IBM 1402 Card-Read Punch is next, and the strings appear immediately. The spoken voice samples are twisted and pitched and moved to the background, while the strings are more melancholic than before. Angelic synth strings are added and the melody shifts to a more joyful and majestic style. The strings are extremely loud and corpulent, making this the centerpiece of the album, as Jóhannsson uses all players of the orchestra in order to wash the listener away in beautiful string soundscapes. Everytime when the listener thinks that the high point is reached, the string ensemble surprises with incisive or even louder styles of play. This song ends quite gloomy as well, with an electronic, machine-like drone sound and screeching rat-like noises and fragile crackles. This mood shift is in stark contrast to the vibrant colors before it.

 

IBM 729 II Magnetic Tape merges with this dark surrounding, and the strings play the theme more melancholic than ever before while the haunting voice of Erna Ómarsdóttir is featured time and again, adding a human but frosty element to the song, for her howlings seem to transport despair and pain. The final part is called The Sun's Gone Dim And The Sky's Turned Black which presents a heartbreakingly dusky atmosphere with a surprising peculiarity: a poem by Dorothy Parker read by Jóhannsson. His voice is vocoded and sounds robotic and computer-like. Fortunately, the song brightens up a bit with a shift to a less heavy melancholy. Vibraphone sparkles and Ómarsdóttir's elegiac but also optimistic singing illuminates the dark atmosphere. The brightness increases tremendously once ankther shift takes place. After a short pause, the formerly slowly meandering and dreamy strings play quicker and start to pulsate again, marking the start of the final section. This is a viable change of pace, for the album ends on a very positive note, crushing the heaviness and melancholy and thus the whole overarching atmosphere of the album while retaining the majesty.
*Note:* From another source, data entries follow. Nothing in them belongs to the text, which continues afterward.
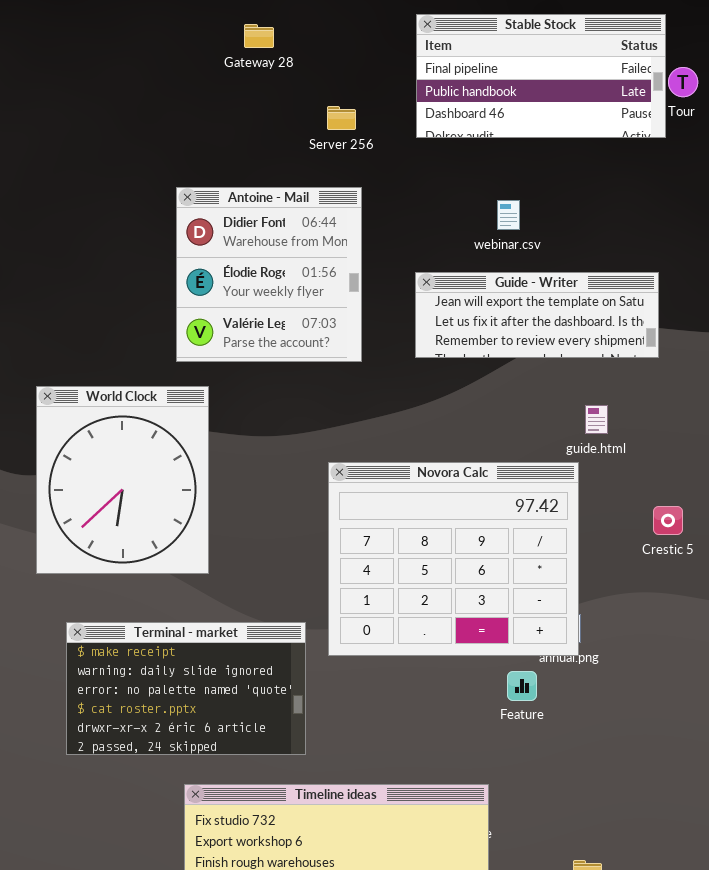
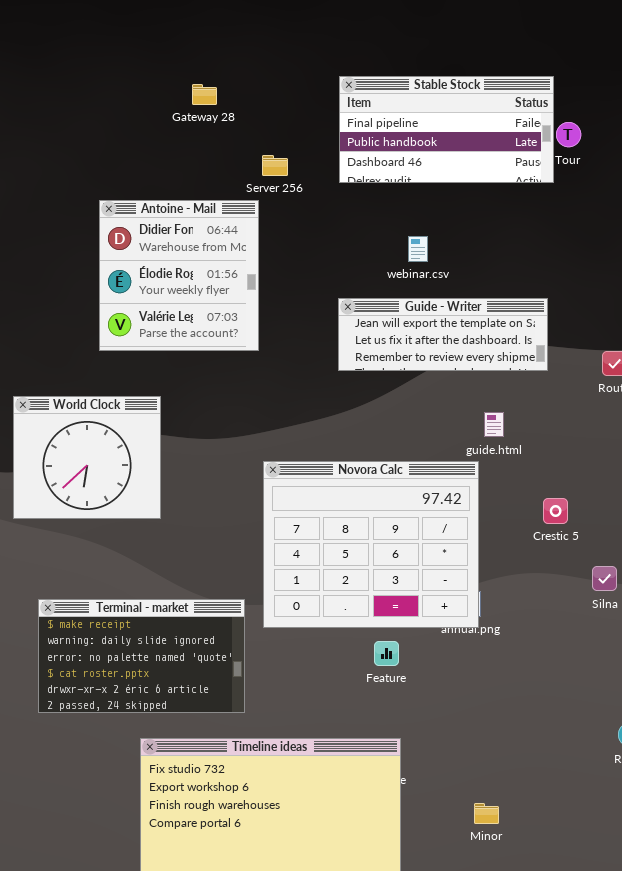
Antoine - Mail: [176,187,362,362] -> [99,200,259,351], moved
World Clock: [36,386,209,574] -> [13,396,161,519], resized
Feature: [507,671,537,701] -> [374,641,399,666], moved

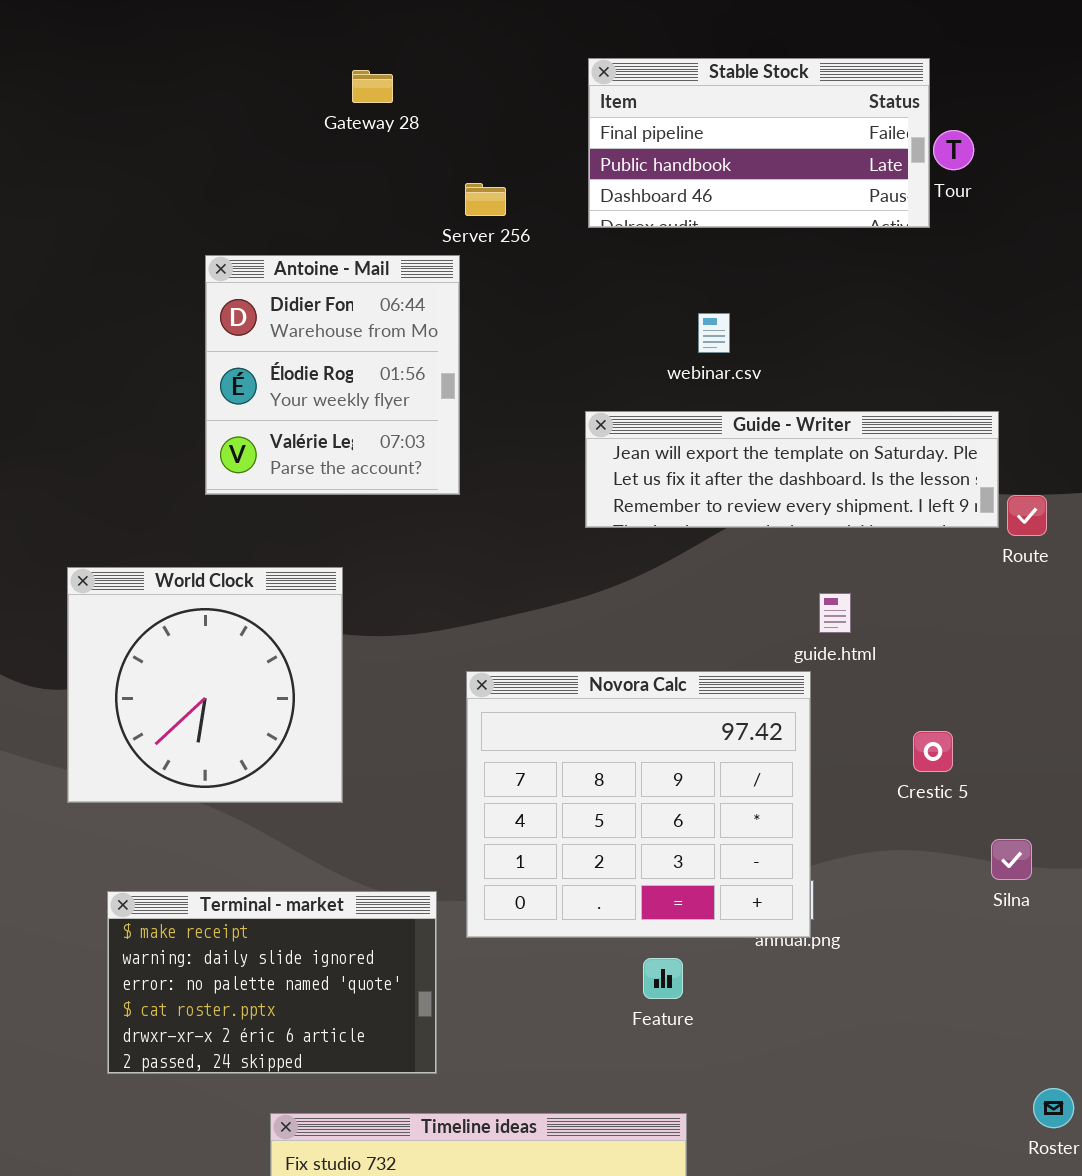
Guide - Writer: [338,298,548,371] -> [585,411,999,528], resized
World Clock: [13,396,161,519] -> [67,567,343,803], resized

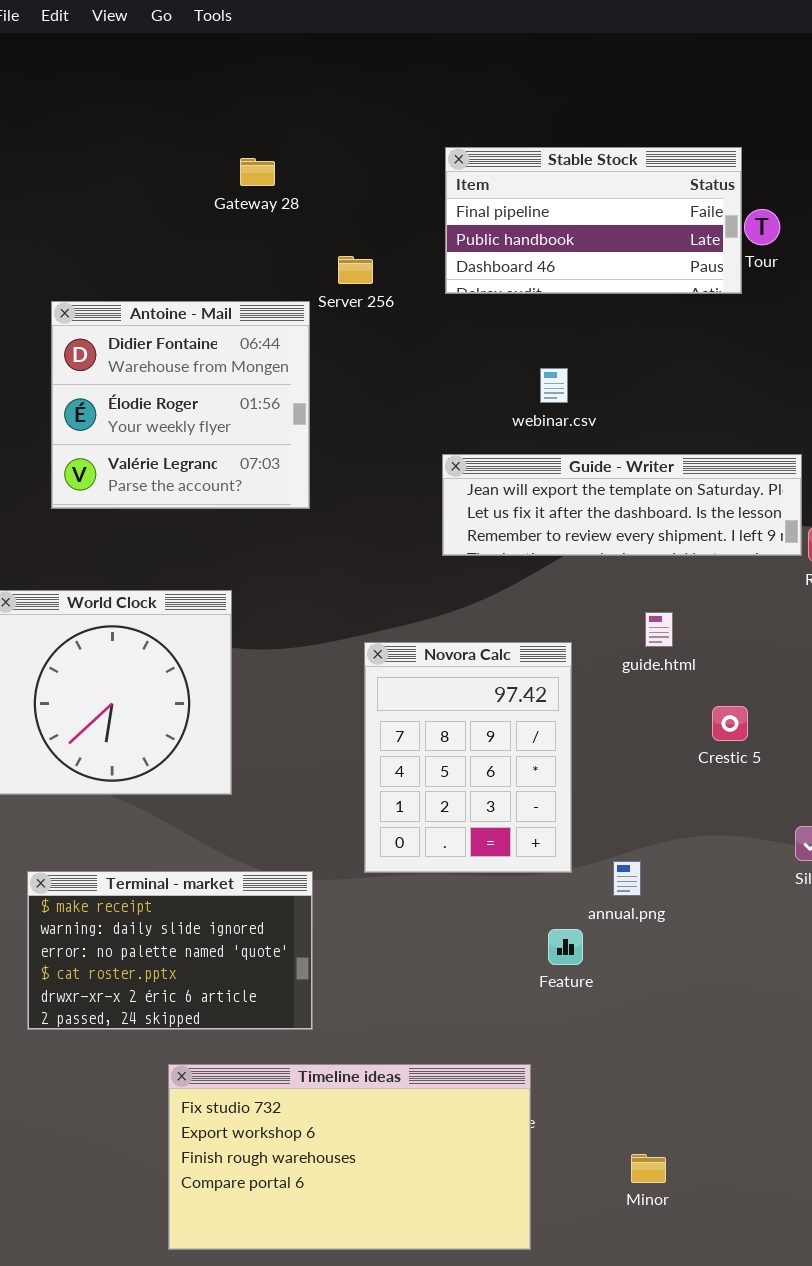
Antoine - Mail: [205,255,460,495] -> [51,301,310,509], moved, resized
Novora Calc: [466,671,811,938] -> [364,642,572,873], moved, resized
Crestic 5: [913,731,953,772] -> [712,706,748,741], moved
Feature: [643,958,683,999] -> [548,929,583,965], moved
This album is an absolute gift – it's not free, but its existence is miraculous – from Jóhannsson to the listener that is very intimate, but allows us to experience a cold, electronic device on several levels: via super-rare and private samples of instructions and spoken manuals, glorious strings plus the haunting vocals by Erna Ómarsdóttir, and on an invisible, subjective level. If you got to know and use this computer, your interest or curiosity in Jóhannsson's project is naturally higher than that of people who know next to nothing about computers in general. Whatever your opinion of the matter is, the album is incredibly warm most of the time, with stark gloominess and cold whisperings and crackles at the end of few of the tracks. That's an objective assertion. But even subjectively, the overarching concept, the sparkling brightness and glowing heat are perceptible.

 

The album shows the human side of technical projects and tells a story about a son's interest in his father's project that is light years away from pop standards and clichéd songs about father-son-relationships. Spare me with these false fragments of social warmth, for Jóhannsson's approach is much more heart-warming and truly unique! While nature is often depicted in electronic Ambient music, we have the opposite case here with an electronic device whose power is aurally painted with natural instruments. It is true that the album can be considered as overly elegious and heart-warming, but this and the dark counterparts could also be interpreted as its strengths. That an arranger realizes an elegy of a computer with the help of a 60-piece string orchestra seems like a bizarre joke, but believe me, the music is far less funny and all the more enchanting and encapsulating. Since the melodies are very lush and easy on the ear – without crossing the line of the Easy Listenin genre! –, this is also a pitch-perfect album to novices of Modern Classical music who prefer a more streamlined and harmonious approach over eclectic cacophonies. Recommended for the seeming obscurity that morphs into an unexpected, awe-inspiring bliss from the first note onwards.